Please edit these lines so that every "Setup" becomes "Set up", changing nothing else and leaving the pictures out of your answer.

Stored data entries
┌──

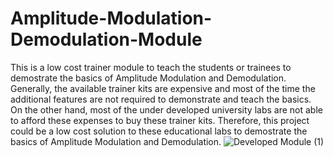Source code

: # Amplitude-Modulation-Demodulation-Module
This is a low cost trainer module to teach the students or trainees to demostrate the basics of Amplitude Modulation and Demodulation. Generally, the available trainer kits are expensive and most of the time the additional features are not required to demonstrate and teach the basics. On the other hand, most of the under developed university labs are not able to afford these expenses to buy these trainer kits. Therefore, this project could be a low cost solution to these educational labs to demostrate the basics of Amplitude Modulation and Demodulation.
![Developed Module (1)](https://github.com/user-attachments/assets/deba0b5a-cece-40ad-8da1-de60e1cd8e3c)
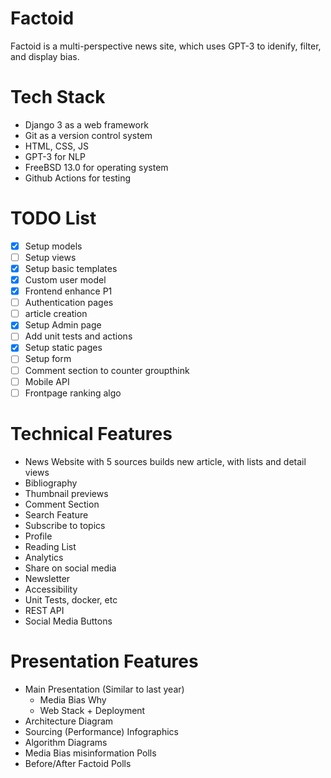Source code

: # Factoid
Factoid is a multi-perspective news site, which uses GPT-3 to idenify, filter, and display bias.

# Tech Stack
- Django 3 as a web framework
- Git as a version control system
- HTML, CSS, JS
- GPT-3 for NLP
- FreeBSD 13.0 for operating system
- Github Actions for testing

# TODO List
- [X] Setup models
- [ ] Setup views
- [X] Setup basic templates
- [X] Custom user model
- [x] Frontend enhance P1
- [ ] Authentication pages
- [ ] article creation
- [X] Setup Admin page
- [ ] Add unit tests and actions
- [X] Setup static pages
- [ ] Setup form
- [ ] Comment section to counter groupthink
- [ ] Mobile API
- [ ] Frontpage ranking algo

# Technical Features
- News Website with 5 sources builds new article, with lists and detail views
- Bibliography
- Thumbnail previews
- Comment Section
- Search Feature
- Subscribe to topics
- Profile
- Reading List
- Analytics
- Share on social media
- Newsletter
- Accessibility
- Unit Tests, docker, etc
- REST API
- Social Media Buttons

# Presentation Features
- Main Presentation (Similar to last year)
    - Media Bias Why
    - Web Stack + Deployment
- Architecture Diagram
- Sourcing (Performance) Infographics
- Algorithm Diagrams
- Media Bias misinformation Polls
- Before/After Factoid Polls
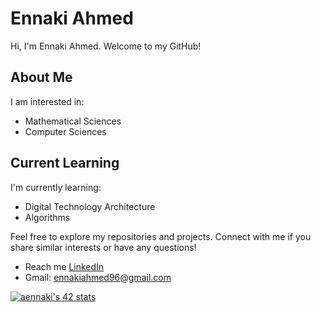 # Ennaki Ahmed

Hi, I'm Ennaki Ahmed. Welcome to my GitHub!

## About Me

I am interested in:
- Mathematical Sciences
- Computer Sciences

## Current Learning

I'm currently learning:
- Digital Technology Architecture
- Algorithms

Feel free to explore my repositories and projects. Connect with me if you share similar interests or have any questions!

-  Reach me [LinkedIn](https://www.linkedin.com/in/ahmed-ennaki-917502161/)
-  Gmail: ennakiahmed96@gmail.com

<a href="https://github.com/oakoudad/badge42"><img src="https://badge.mediaplus.ma/binary/aennaki" alt="aennaki's 42 stats" /></a>
<!---
ahennaki/ahennaki is a ✨ special ✨ repository because its `README.md` (this file) appears on your GitHub profile.
You can click the Preview link to take a look at your changes.
--->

└──

Exercise result:
Source code

: # Amplitude-Modulation-Demodulation-Module
This is a low cost trainer module to teach the students or trainees to demostrate the basics of Amplitude Modulation and Demodulation. Generally, the available trainer kits are expensive and most of the time the additional features are not required to demonstrate and teach the basics. On the other hand, most of the under developed university labs are not able to afford these expenses to buy these trainer kits. Therefore, this project could be a low cost solution to these educational labs to demostrate the basics of Amplitude Modulation and Demodulation.
![Developed Module (1)](https://github.com/user-attachments/assets/deba0b5a-cece-40ad-8da1-de60e1cd8e3c)
Source code

: # Factoid
Factoid is a multi-perspective news site, which uses GPT-3 to idenify, filter, and display bias.

# Tech Stack
- Django 3 as a web framework
- Git as a version control system
- HTML, CSS, JS
- GPT-3 for NLP
- FreeBSD 13.0 for operating system
- Github Actions for testing

# TODO List
- [X] Set up models
- [ ] Set up views
- [X] Set up basic templates
- [X] Custom user model
- [x] Frontend enhance P1
- [ ] Authentication pages
- [ ] article creation
- [X] Set up Admin page
- [ ] Add unit tests and actions
- [X] Set up static pages
- [ ] Set up form
- [ ] Comment section to counter groupthink
- [ ] Mobile API
- [ ] Frontpage ranking algo

# Technical Features
- News Website with 5 sources builds new article, with lists and detail views
- Bibliography
- Thumbnail previews
- Comment Section
- Search Feature
- Subscribe to topics
- Profile
- Reading List
- Analytics
- Share on social media
- Newsletter
- Accessibility
- Unit Tests, docker, etc
- REST API
- Social Media Buttons

# Presentation Features
- Main Presentation (Similar to last year)
    - Media Bias Why
    - Web Stack + Deployment
- Architecture Diagram
- Sourcing (Performance) Infographics
- Algorithm Diagrams
- Media Bias misinformation Polls
- Before/After Factoid Polls
 # Ennaki Ahmed

Hi, I'm Ennaki Ahmed. Welcome to my GitHub!

## About Me

I am interested in:
- Mathematical Sciences
- Computer Sciences

## Current Learning

I'm currently learning:
- Digital Technology Architecture
- Algorithms

Feel free to explore my repositories and projects. Connect with me if you share similar interests or have any questions!

-  Reach me [LinkedIn](https://www.linkedin.com/in/ahmed-ennaki-917502161/)
-  Gmail: ennakiahmed96@gmail.com

<a href="https://github.com/oakoudad/badge42"><img src="https://badge.mediaplus.ma/binary/aennaki" alt="aennaki's 42 stats" /></a>
<!---
ahennaki/ahennaki is a ✨ special ✨ repository because its `README.md` (this file) appears on your GitHub profile.
You can click the Preview link to take a look at your changes.
--->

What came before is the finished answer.